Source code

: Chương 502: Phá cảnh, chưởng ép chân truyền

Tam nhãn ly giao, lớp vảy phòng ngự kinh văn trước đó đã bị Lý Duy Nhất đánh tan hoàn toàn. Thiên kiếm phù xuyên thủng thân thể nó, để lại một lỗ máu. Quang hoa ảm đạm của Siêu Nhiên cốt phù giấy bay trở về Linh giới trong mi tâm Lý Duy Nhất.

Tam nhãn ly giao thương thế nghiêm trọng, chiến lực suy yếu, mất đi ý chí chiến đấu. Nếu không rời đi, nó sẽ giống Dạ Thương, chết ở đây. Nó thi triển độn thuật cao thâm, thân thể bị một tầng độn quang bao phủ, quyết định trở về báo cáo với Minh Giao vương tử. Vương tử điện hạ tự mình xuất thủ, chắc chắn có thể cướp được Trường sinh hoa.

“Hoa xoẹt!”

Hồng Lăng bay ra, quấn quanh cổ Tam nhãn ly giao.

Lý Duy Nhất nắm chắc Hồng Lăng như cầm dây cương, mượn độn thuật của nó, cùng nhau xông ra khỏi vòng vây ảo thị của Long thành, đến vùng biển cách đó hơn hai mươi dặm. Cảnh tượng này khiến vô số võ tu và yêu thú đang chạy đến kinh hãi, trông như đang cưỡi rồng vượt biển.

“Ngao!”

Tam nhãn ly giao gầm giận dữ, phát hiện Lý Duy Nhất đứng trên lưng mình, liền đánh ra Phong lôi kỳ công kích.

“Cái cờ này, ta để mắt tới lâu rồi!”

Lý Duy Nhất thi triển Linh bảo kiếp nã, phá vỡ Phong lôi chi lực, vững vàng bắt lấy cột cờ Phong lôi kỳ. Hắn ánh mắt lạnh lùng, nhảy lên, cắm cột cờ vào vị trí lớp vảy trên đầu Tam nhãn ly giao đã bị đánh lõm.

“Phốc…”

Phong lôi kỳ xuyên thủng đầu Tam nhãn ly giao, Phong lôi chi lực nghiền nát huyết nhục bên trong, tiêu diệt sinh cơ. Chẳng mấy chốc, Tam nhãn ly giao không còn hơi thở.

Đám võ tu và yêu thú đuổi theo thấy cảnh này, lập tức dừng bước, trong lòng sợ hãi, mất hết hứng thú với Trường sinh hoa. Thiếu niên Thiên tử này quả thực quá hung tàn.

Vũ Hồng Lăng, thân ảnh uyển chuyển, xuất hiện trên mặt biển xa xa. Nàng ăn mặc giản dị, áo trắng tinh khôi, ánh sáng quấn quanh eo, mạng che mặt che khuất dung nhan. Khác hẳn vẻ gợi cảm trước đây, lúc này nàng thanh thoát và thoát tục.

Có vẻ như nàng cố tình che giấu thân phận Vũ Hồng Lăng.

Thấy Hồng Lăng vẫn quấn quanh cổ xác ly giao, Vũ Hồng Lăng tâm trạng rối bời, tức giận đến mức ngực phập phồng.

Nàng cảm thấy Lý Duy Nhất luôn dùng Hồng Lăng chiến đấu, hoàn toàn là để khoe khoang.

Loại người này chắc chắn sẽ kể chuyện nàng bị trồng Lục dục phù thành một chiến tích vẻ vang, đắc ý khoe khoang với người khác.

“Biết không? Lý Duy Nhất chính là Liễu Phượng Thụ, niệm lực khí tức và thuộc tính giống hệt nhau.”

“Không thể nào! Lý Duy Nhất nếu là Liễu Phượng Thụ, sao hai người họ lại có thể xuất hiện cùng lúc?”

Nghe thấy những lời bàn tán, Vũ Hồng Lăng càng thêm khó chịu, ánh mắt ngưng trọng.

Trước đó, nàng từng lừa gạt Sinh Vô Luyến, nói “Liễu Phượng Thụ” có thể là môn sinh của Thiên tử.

========

State how many lines in the records above contain the word "toàn". Give nothing but the number.

2